ФРАГМЕНТ ТЕКСТА:
*-*-*
Е.С.: Что помогает тебе нести крест? Что даёт силы?
С.А.: Бог и даёт. Во время Поста к нам сюда приезжал священник и проводил обряд соборования. Я отстоял полностью всю службу, семь раз меня помазали и отпустили неосознанные грехи. Я получил колоссальный подъём духовных сил. Это, действительно, чудо.
Очень поддерживает сознание того, что за мной правда и люди, которые поддерживают меня. Это очень важно в таких жестоких обстоятельствах – знать, что о тебе кто-то помнит, болеет.
А ещё помогает держаться пример моей бабушки. Она очень сильным человеком была и многому меня научила. Звали её Капитолина Андреевна. Необыкновенной красоты женщина, на которую в 40-е – 50-е годы свалилась огромная ответственность. Её мама умерла при родах, а отец, председатель колхоза, погиб. Бабушка осталась одна с двумя младшими сёстрами и братом двух лет. Ей одиннадцать лет было тогда! И она всех младших выходила, выучила и отпустила в жизнь. Вот, с такого подвига она начинала жизнь. Да, можно сказать, что из подвигов состояла её жизнь: безмерная, надрывная работа в колхозе за карточки и палочки, семья, дети… Меня всегда тянуло к ней: к её доброте, открытости, щедрости. В 2000-м её не стало, а я даже не смог проститься с ней, так как был тогда в армии. Потом я часто бывал у неё на могилке, вспоминал подолгу все хорошие моменты. Мне кажется, что она и сейчас где-то рядом, поддерживает меня.
Е.С.: Наверняка так и есть. Ты сказал о подвиге. А что есть подвиг, по-твоему? В моём понимании, твое решение бороться до конца и явиться на суд, вердикт которого был предопределён, было как раз самым настоящим подвигом. К слову сказать, я знаю людей, которые по сей день недоумевают, зачем это было нужно, и на что был расчёт.
С.А.: Я знал одного парня, абсолютно невидного и не выделявшегося из толпы, который закрыл своим телом детей от осколков гранаты. Никто от него этого не ожидал. Это и есть подвиг. Подвиг никогда не бывает осознанным, никогда не бывает по расчёту. Что может думать человек, который закрывает собой гранату? Он действует интуитивно, словно им управляет какая-то высшая воля, невидимая сила толкает. В этот момент он не думает о том, какой закон Дума приняла, и дадут ли его семье квартиру, и выучат ли бесплатно его детей, и назовут ли его именем школу и т.д. Подчиняясь нынешней товарно-потребительско-рыночной экономике, нет равноценного товара: денег, благ, физических и материальных вещей, которые могли бы оценить – подвиг. Человек, совершая любой значимый поступок, совершает его в соответствии с его внутренним миром, и руководит его действиями силы высшая.
Что касается меня, то я знал, на что шёл. Моё решение бороться до конца, отстаивать свою правду было совершенно осознанным. Я не совершал никаких противоправных действий и не хотел скрываться всю жизнь, как преступник, что больше всего удовлетворило бы большую часть заинтересованных лиц со стороны обвинения. Свою невиновность я буду доказывать до тех пор, пока не добьюсь пересмотра дела. Не помилования, о котором просить не намерен, а полного оправдания. Вот, моя цель. Иных расчётов не было, нет и быть не могло.
Е.С.: Ощущаешь ли ты поддержку людей?
С.А.: Бог никогда не оставляет человека одного. Мне приходят десятки писем, и я бесконечно благодарен всем людям, которые обо мне помнят, поддерживают. Эта поддержка очень помогает выживать в этих условиях, придаёт сил для продолжения борьбы.
*-*-*
ИСХОДНЫЕ ДАННЫЕ:
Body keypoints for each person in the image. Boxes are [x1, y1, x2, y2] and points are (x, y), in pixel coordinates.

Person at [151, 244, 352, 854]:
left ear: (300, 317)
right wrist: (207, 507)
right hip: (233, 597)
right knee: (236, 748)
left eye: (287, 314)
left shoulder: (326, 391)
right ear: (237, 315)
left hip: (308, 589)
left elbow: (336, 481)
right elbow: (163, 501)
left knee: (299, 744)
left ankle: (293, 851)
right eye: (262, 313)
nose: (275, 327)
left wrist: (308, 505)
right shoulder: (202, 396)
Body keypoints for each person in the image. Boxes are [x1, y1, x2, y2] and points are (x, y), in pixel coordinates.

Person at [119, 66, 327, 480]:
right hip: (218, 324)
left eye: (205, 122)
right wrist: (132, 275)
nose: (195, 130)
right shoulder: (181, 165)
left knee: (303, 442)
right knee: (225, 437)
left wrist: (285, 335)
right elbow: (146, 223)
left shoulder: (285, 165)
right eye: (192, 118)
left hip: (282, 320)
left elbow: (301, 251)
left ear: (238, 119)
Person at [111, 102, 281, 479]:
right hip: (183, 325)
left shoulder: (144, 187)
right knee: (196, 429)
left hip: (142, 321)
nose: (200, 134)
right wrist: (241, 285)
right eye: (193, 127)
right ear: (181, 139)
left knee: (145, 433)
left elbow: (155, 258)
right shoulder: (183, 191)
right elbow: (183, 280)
*-*-*
УСЛОВИЕ ЗАДАЧИ: Выведите без изменений часть интервью, начиная со слов «С.А.: Я знал» и заканчивая словами «действиями силы высшая.» включительно. Строки для работы не понадобятся.

РЕШЕНИЕ:
С.А.: Я знал одного парня, абсолютно невидного и не выделявшегося из толпы, который закрыл своим телом детей от осколков гранаты. Никто от него этого не ожидал. Это и есть подвиг. Подвиг никогда не бывает осознанным, никогда не бывает по расчёту. Что может думать человек, который закрывает собой гранату? Он действует интуитивно, словно им управляет какая-то высшая воля, невидимая сила толкает. В этот момент он не думает о том, какой закон Дума приняла, и дадут ли его семье квартиру, и выучат ли бесплатно его детей, и назовут ли его именем школу и т.д. Подчиняясь нынешней товарно-потребительско-рыночной экономике, нет равноценного товара: денег, благ, физических и материальных вещей, которые могли бы оценить – подвиг. Человек, совершая любой значимый поступок, совершает его в соответствии с его внутренним миром, и руководит его действиями силы высшая.